Les violences en ligne contre les mineurs ont bondi de 57 % en 2020

Chantage à la webcam, photomontages dégradants, « revenge porn »… ces pratiques ont largement augmenté l’an dernier, favorisées par les confinements successifs et le temps passé devant les écrans.

 L’année dernière, le nombre d’appels sur la ligne « Net Ecoute » ayant trait à ces violences s’est élevé à 4 315, contre 2 747 en 2019, a précisé la directrice générale de l’association (Photo d’illustration).
L’année dernière, le nombre d’appels sur la ligne « Net Ecoute » ayant trait à ces violences s’est élevé à 4 315, contre 2 747 en 2019, a précisé la directrice générale de l’association (Photo d’illustration). LP/JOHANNA LANZEROTI

Inquiétant. Chantage à la webcam, photomontages dégradants, « revenge porn », insultes… Favorisées par les confinements successifs à cause du Covid-19, les cyberviolences visant les mineurs ont bondi de 57 % en 2020, alerte mardi l'association e-Enfance, qui gère une plateforme d'écoute dédiée à ces phénomènes.

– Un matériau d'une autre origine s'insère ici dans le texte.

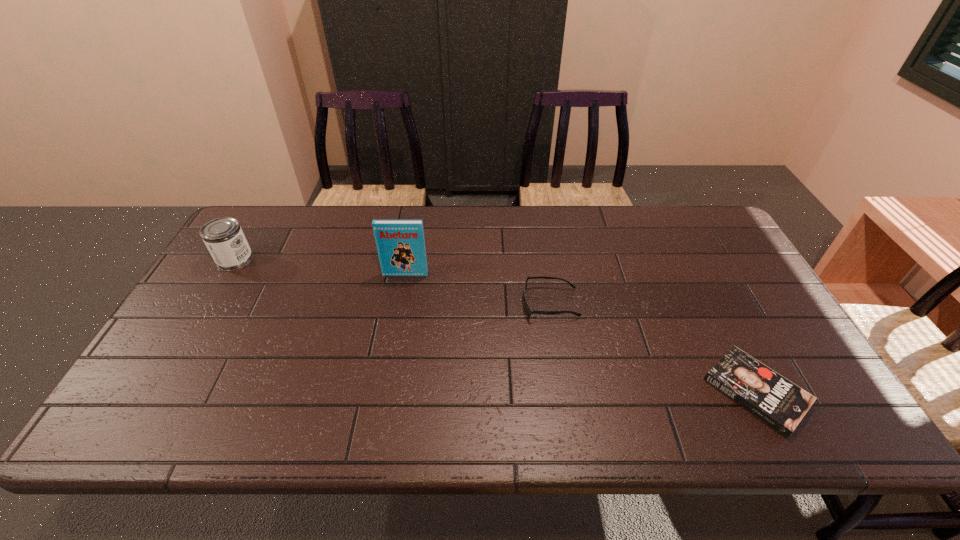
In the image, there is a desktop. What are the coordinates of `vacant space at the far edge` in the screenshot? It's located at (291, 248).

Locate an element on the screen. This screenshot has width=960, height=540. vacant space at the near edge of the desktop is located at coordinates (351, 436).

Where is `vacant region at the left edge of the desktop`? This screenshot has width=960, height=540. vacant region at the left edge of the desktop is located at coordinates (x=178, y=372).

Locate an element on the screen. This screenshot has width=960, height=540. free region at the right edge of the desktop is located at coordinates (732, 298).

Locate an element on the screen. Image resolution: width=960 pixels, height=540 pixels. free area in between the right book and the third object from right to left is located at coordinates (581, 333).

At what (x,y) coordinates should I click in order to perform the action: click on free space that is in between the shorter book and the taller book. Please return your answer as a coordinate pair (x, y). Looking at the image, I should click on (581, 333).

Find the location of `vacant space in between the left book and the second tallest object`. vacant space in between the left book and the second tallest object is located at coordinates (321, 267).

Find the location of `free point between the second object from right to left and the second object from left to right`. free point between the second object from right to left and the second object from left to right is located at coordinates (478, 288).

This screenshot has height=540, width=960. Identify the location of free spot between the shortest object and the third shortest object. (495, 326).

Image resolution: width=960 pixels, height=540 pixels. What are the coordinates of `unoccupied area between the shortest object and the third nearest object` in the screenshot? It's located at (581, 333).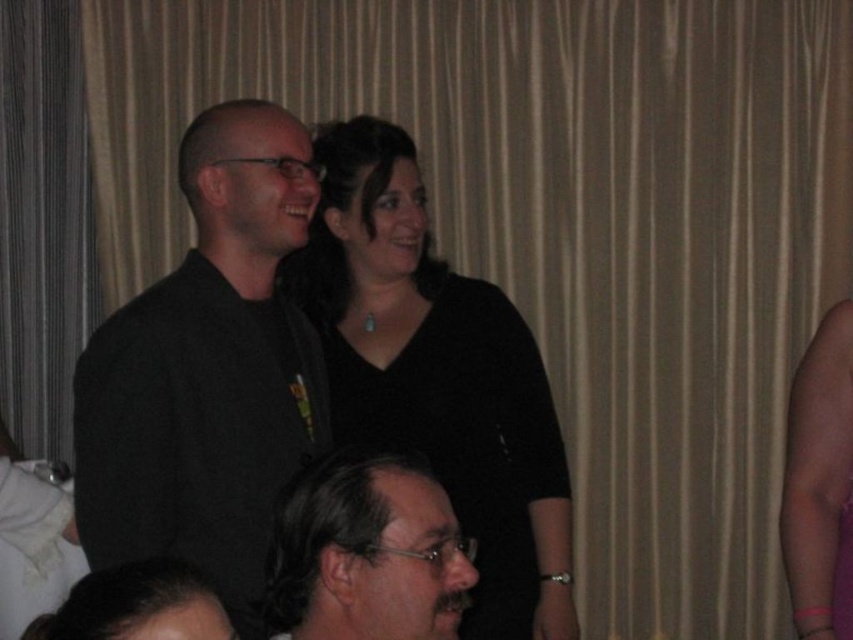
From the picture: Is black matte shirt at center shorter than dark brown hair at lower center?

No, black matte shirt at center is not shorter than dark brown hair at lower center.

Who is higher up, black matte shirt at center or dark brown hair at lower center?

black matte shirt at center

Does point (347, 227) lie behind point (299, 497)?

Yes, point (347, 227) is farther from viewer.

You are a GUI agent. You are given a task and a screenshot of the screen. Output one action in this format:
    pyautogui.click(x=<x>, y=<y>)
    Task: Click on the black matte shirt at center
    The height and width of the screenshot is (640, 853).
    Given the screenshot: What is the action you would take?
    pyautogui.click(x=437, y=376)

Measure the distance from black matte shirt at left to dark brown hair at lower center.

The distance of black matte shirt at left from dark brown hair at lower center is 47.53 centimeters.

Is black matte shirt at left thinner than dark brown hair at lower center?

No.

This screenshot has height=640, width=853. What do you see at coordinates (207, 371) in the screenshot? I see `black matte shirt at left` at bounding box center [207, 371].

Locate an element on the screen. black matte shirt at left is located at coordinates (207, 371).

Can you confirm if black matte shirt at left is shorter than black matte shirt at center?

Yes, black matte shirt at left is shorter than black matte shirt at center.

Locate an element on the screen. This screenshot has width=853, height=640. black matte shirt at left is located at coordinates (207, 371).

You are a GUI agent. You are given a task and a screenshot of the screen. Output one action in this format:
    pyautogui.click(x=<x>, y=<y>)
    Task: Click on the black matte shirt at left
    
    Given the screenshot: What is the action you would take?
    (x=207, y=371)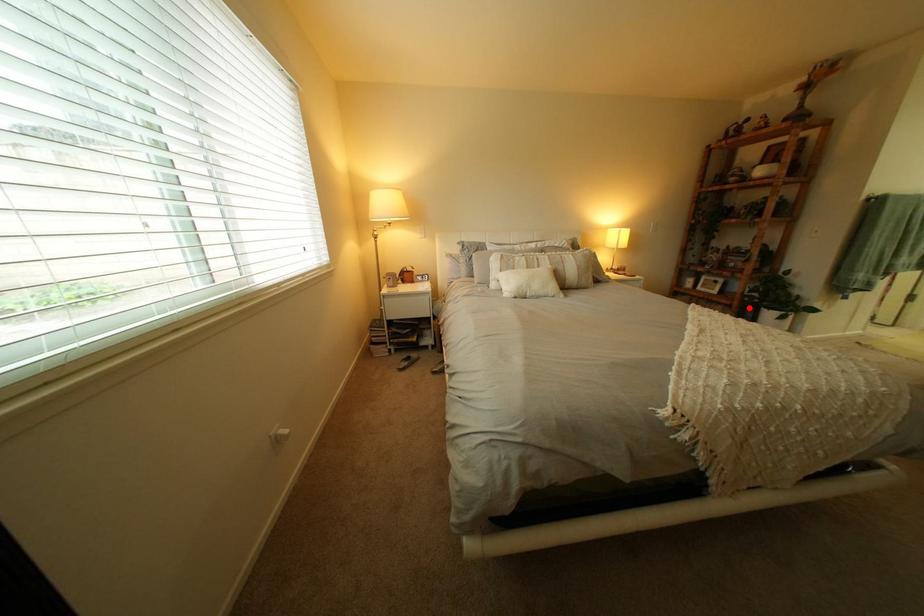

L'année dernière, le nombre d'appels sur la ligne « Net Ecoute » (0800 200 000, le numéro vert national de protection des mineurs sur internet et d'aide à la parentalité numérique) ayant trait à ces violences s'est élevé à 4 315, contre 2 747 en 2019, a précisé la directrice générale de l'association, Justine Atlan, à l'AFP.

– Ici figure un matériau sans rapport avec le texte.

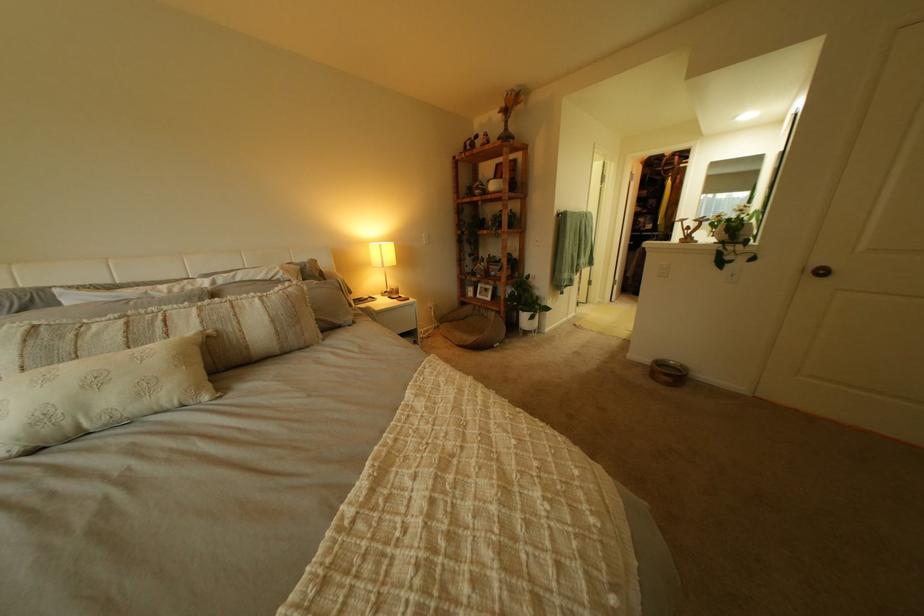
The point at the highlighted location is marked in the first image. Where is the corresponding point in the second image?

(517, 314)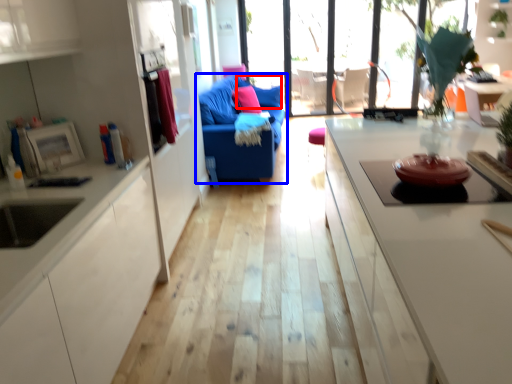
Question: Among these objects, which one is nearest to the camera, pillow (highlighted by a red box) or studio couch (highlighted by a blue box)?

Choices:
 (A) pillow
 (B) studio couch

Answer: (B)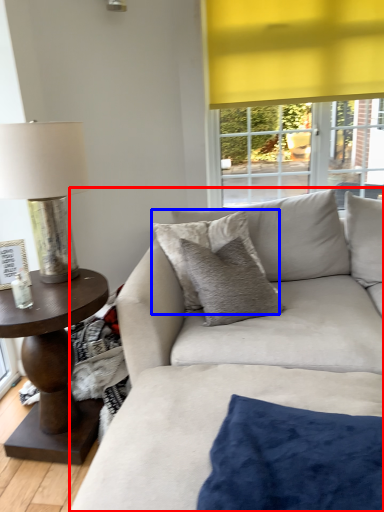
Question: Among these objects, which one is farthest to the camera, studio couch (highlighted by a red box) or pillow (highlighted by a blue box)?

Choices:
 (A) studio couch
 (B) pillow

Answer: (B)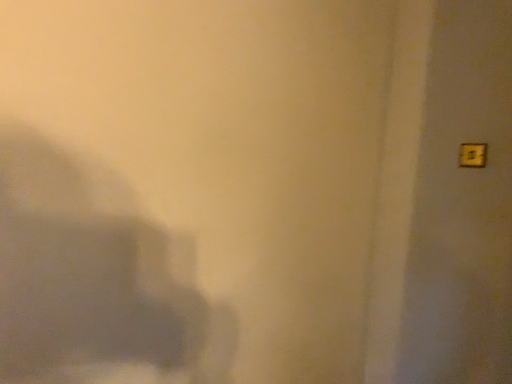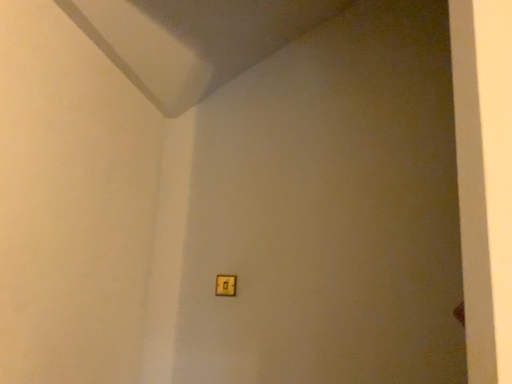
Question: Which way did the camera rotate in the video?

Choices:
 (A) rotated right
 (B) rotated left

Answer: (A)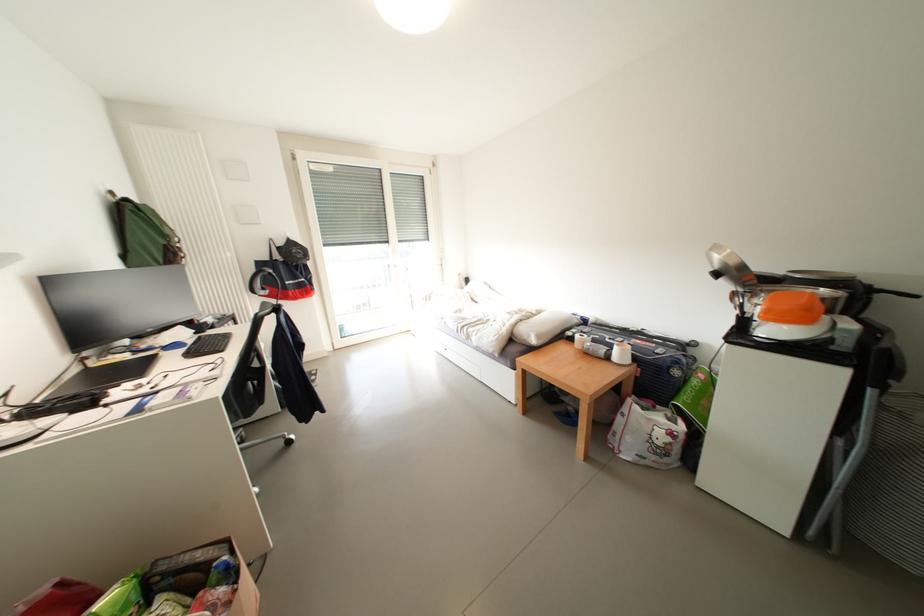
What do you see at coordinates (647, 435) in the screenshot?
I see `the white tote bag` at bounding box center [647, 435].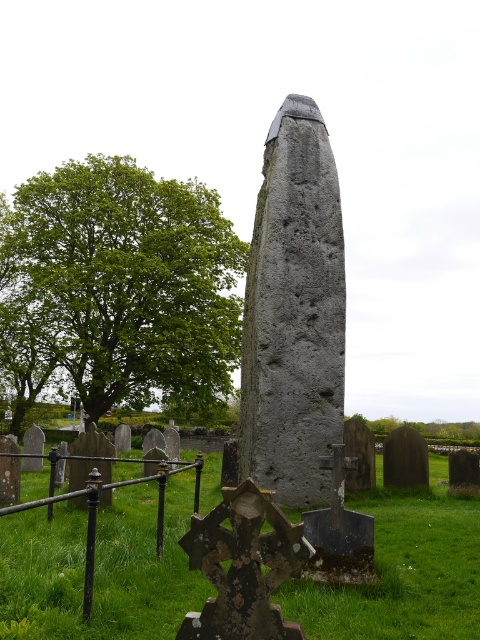
Based on the photo, you are standing at the entrance of the cemetery and want to take a photo of the green grass at center and the green leafy tree at upper left. From your current position, which object will appear closer to you in the photo?

The green grass at center will appear closer to you in the photo because it is in front of the green leafy tree at upper left.

You are a gardener who needs to mow the lawn. Based on the scene, which area would require less time to mow, the green grass at center or the green leafy tree at upper left?

The green grass at center is shorter than the green leafy tree at upper left, so it would require less time to mow the green grass at center.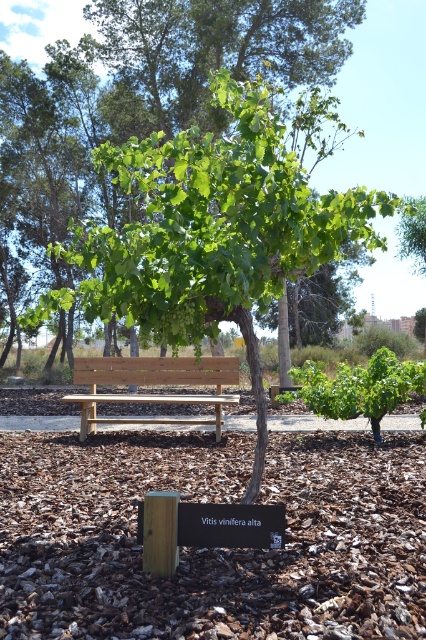
Question: Where is green leafy tree at center located in relation to wooden bench at center in the image?

Choices:
 (A) right
 (B) left

Answer: (A)

Question: Does green leafy tree at center lie behind wooden bench at center?

Choices:
 (A) yes
 (B) no

Answer: (B)

Question: Among these objects, which one is nearest to the camera?

Choices:
 (A) green leafy tree at center
 (B) wooden bench at center

Answer: (A)

Question: Which point appears closest to the camera in this image?

Choices:
 (A) (196, 240)
 (B) (135, 420)

Answer: (A)

Question: Can you confirm if green leafy tree at center is positioned below wooden bench at center?

Choices:
 (A) no
 (B) yes

Answer: (A)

Une augmentation principalement liée à l'explosion de deux phénomènes de « sextorsion, menace ou diffusion de contenu à caractère sexuel sans consentement et injures », le chantage à la webcam et le revenge porn, avec une part des 15-17 ans en forte augmentation chez les victimes.

« Beaucoup de délinquants d'opportunité »

Le premier a essentiellement concerné des jeunes garçons de 14 ans, victimes par exemple d'individus se faisant passer pour des femmes pour les piéger et leur soutirer de l'argent en menaçant de divulguer des vidéos compromettantes, quand le deuxième a touché principalement des lycéennes de 15-16 ans, victimes de la diffusion de photos ou vidéos à caractères sexuelles, associées à tort ou à raison à leurs noms, explique Mme Atlan.

« Il y a eu beaucoup de délinquants d'opportunité », analyse-t-elle. « Les adolescents, assez vulnérables » ont continué « à vivre en ligne », et « à l'inverse, c'était forcément plus facile » pour les escrocs ou harceleurs de trouver des victimes, ajoute Mme Atlan, une semaine avant la journée internationale de sensibilisation aux usages numériques des jeunes, le Safer internet day, qui sera cette année « placé sous le signe de la pandémie ».

Une plateforme d'appel pour aider

L'association a également recensé « pas mal d'insultes en ligne », alertée notamment par des enseignants à l'issue de leurs classes virtuelles, où ils constataient parfois des « intrusions » avec des messages injurieux et des « liens vers contenus pornographiques », sans pouvoir « les réguler ».

Au total, l'association a recensé 12000 appels sur sa plateforme en 2020, pour des sujets allant de la violation des données personnelles, à l'exposition à des contenus choquants en passant par des demandes de conseil de parents sur le temps d'écran des mineurs, selon Mme Atlan.